Cuando el condenado en costas sea titular del derecho de asistencia jurídica gratuita, éste únicamente estará obligado a pagar las costas causadas en defensa de la parte contraria en los casos expresamente señalados en la Ley de Asistencia Jurídica Gratuita.

4. En ningún caso se impondrán las costas al Ministerio Fiscal en los procesos en que intervenga como parte.

En consecuencia, procede imponer las costas del recurso al recurrente cuyo recurso es desestimado.

VISTOS los preceptos legales citados, sus concordantes y demás de aplicación,

1º Que desestimamos el recurso de apelación formulado por D. José contra la sentencia de 8-9-2025 en su procedimiento ordinario de impugnación de acuerdos número 468/2024, que se confirma en su integridad.

2º Con imposición a D. José de las costas devengadas en esta segunda instancia.

3º Con pérdida del depósito para recurrir, al que se dará el destino legal previsto en la Dª AD. 15ª de la LOPJ.

Contra esta sentencia cabe recurso extraordinario por infracción procesal o recurso de casación por infracción de norma procesal o sustantiva, siempre que concurra interés casacional, a interponerse ante este tribunal en el PLAZO DE VEINTE DÍAS.

Notifíquese la presente resolución a las partes y, una vez firme, expídase testimonio que será remitido con los autos originales al juzgado de procedencia a los efectos oportunos.

Así por esta nuestra sentencia, lo pronunciamos, mandamos y firmamos.

Fallo

1º Que desestimamos el recurso de apelación formulado por D. José contra la sentencia de 8-9-2025 en su procedimiento ordinario de impugnación de acuerdos número 468/2024, que se confirma en su integridad.

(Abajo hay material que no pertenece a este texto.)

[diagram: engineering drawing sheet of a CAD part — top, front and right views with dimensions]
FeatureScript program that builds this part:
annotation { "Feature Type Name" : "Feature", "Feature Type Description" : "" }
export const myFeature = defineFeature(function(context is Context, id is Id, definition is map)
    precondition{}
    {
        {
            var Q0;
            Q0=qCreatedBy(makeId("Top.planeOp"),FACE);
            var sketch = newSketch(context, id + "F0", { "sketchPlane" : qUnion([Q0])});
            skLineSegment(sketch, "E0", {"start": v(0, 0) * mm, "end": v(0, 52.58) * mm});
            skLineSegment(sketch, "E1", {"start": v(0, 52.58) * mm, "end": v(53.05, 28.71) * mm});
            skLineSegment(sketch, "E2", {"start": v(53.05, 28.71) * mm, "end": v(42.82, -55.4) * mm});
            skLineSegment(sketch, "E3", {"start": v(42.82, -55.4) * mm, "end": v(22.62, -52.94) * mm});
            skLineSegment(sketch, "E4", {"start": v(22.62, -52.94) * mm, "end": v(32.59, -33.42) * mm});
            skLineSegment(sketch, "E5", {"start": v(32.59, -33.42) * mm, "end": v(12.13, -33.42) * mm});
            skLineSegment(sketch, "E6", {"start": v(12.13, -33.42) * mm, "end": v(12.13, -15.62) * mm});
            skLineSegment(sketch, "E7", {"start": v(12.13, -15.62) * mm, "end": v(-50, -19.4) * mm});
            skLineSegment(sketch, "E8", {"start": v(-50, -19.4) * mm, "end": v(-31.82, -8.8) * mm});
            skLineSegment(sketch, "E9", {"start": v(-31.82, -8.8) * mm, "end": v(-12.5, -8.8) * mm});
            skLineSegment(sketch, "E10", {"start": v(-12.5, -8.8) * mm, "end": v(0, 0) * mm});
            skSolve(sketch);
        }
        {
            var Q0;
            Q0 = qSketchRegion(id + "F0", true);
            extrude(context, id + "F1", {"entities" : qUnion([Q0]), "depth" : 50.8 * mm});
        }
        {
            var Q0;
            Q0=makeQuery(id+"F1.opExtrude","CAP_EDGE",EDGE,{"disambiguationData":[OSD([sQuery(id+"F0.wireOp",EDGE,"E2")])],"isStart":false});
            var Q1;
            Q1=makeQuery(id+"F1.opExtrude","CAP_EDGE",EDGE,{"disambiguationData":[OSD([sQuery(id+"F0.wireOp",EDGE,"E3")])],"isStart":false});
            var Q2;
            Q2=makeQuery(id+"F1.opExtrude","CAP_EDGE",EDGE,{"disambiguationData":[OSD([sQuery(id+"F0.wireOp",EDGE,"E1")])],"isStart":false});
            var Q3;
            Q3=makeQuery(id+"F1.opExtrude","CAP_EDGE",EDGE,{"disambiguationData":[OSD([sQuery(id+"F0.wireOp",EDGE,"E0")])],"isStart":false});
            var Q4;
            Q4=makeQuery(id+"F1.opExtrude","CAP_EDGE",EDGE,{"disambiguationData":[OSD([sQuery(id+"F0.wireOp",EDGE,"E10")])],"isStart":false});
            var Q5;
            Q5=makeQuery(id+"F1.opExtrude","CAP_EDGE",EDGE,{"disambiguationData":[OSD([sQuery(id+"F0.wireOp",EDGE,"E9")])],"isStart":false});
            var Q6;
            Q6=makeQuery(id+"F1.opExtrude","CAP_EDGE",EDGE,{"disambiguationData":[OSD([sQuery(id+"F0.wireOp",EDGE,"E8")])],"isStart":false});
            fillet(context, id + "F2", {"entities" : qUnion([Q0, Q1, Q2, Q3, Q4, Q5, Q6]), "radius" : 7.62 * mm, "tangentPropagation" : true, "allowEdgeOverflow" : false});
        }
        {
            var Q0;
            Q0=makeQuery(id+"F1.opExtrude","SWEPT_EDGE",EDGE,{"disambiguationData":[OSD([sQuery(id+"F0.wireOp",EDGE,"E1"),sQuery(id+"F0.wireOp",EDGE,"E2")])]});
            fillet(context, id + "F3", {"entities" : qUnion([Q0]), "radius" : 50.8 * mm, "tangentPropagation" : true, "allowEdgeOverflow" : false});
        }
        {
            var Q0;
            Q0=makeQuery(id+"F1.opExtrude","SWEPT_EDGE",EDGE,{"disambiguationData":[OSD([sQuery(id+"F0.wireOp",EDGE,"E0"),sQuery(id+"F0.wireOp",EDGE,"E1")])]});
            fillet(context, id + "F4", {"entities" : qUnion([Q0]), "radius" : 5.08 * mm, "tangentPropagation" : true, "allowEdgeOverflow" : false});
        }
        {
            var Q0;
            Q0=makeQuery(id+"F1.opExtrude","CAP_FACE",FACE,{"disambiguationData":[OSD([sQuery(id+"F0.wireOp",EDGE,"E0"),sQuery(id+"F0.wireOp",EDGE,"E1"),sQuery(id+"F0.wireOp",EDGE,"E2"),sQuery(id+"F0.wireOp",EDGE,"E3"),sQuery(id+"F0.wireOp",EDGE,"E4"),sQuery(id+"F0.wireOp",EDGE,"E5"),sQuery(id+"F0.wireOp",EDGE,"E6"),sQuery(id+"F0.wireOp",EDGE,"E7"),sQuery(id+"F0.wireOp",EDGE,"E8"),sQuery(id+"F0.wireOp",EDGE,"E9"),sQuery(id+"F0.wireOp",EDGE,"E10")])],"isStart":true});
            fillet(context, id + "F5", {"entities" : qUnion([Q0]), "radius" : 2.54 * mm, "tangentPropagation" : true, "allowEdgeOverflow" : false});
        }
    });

2º Con imposición a D. José de las costas devengadas en esta segunda instancia.

3º Con pérdida del depósito para recurrir, al que se dará el destino legal previsto en la Dª AD. 15ª de la LOPJ.

Contra esta sentencia cabe recurso extraordinario por infracción procesal o recurso de casación por infracción de norma procesal o sustantiva, siempre que concurra interés casacional, a interponerse ante este tribunal en el PLAZO DE VEINTE DÍAS.

Notifíquese la presente resolución a las partes y, una vez firme, expídase testimonio que será remitido con los autos originales al juzgado de procedencia a los efectos oportunos.

Así por esta nuestra sentencia, lo pronunciamos, mandamos y firmamos.